Lack of underage live music venues hurting young bands says Rock Scholars Osborne Park owner


Karen and Sam Simmonds from Rock Scholars.        Picture: Andrew Ritchie  d462523
Karen and Sam Simmonds from Rock Scholars.        Picture: Andrew Ritchie d462523

ROCK Scholars Osborne Park owner Sam Simmonds believes Perth lacks underage live music venues where young bands can perform.

Mr Simmonds said the ethos of Rock Scholars, an after-school music program, was to provide a safe environment where children could play rock and roll music with the support of industry mentors.

“Young kids growing up in WA have heaps of opportunities to do supervised sport, anything academic, or even music if they want to do classical or the school ensemble, but there’s no real programs that allow kids to access contemporary music and rock music, which is the kind of music they want to play,” he said.

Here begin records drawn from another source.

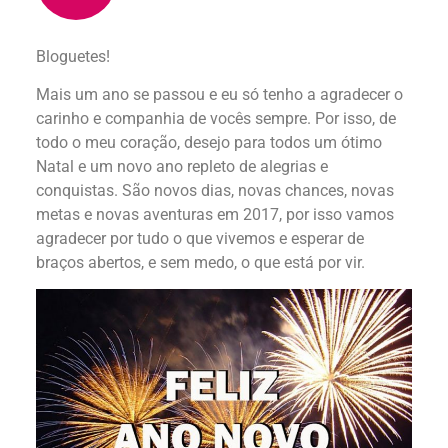
Bloguetes!
Mais um ano se passou e eu só tenho a agradecer o
carinho e companhia de vocês sempre. Por isso, de
todo o meu coração, desejo para todos um ótimo
Natal e um novo ano repleto de alegrias e
conquistas. São novos dias, novas chances, novas
metas e novas aventuras em 2017, por isso vamos
agradecer por tudo o que vivemos e esperar de
braços abertos, e sem medo, o que está por vir.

“We see kids leave the program with so much more confidence – they can connect with others who have shared interests, particularly for those who are going through that difficult adolescent stage.

“We see some of the more shy kids find a like-minded group that they can hang out with and play in a band with; it gives them a chance to play to an audience.”

Rock Scholars will hold its annual festival next month to showcase bands and will present annual awards to young musicians.

Mr Simmonds said each band at Rock Scholars was assigned a mentor from the WA music scene.

“All of the guys that work for us; the tutors and mentors all came through the band program as student and have retained their attachment with the place and have become good friends outside of Rock Scholars and are all playing in their own bands around Perth,” he said.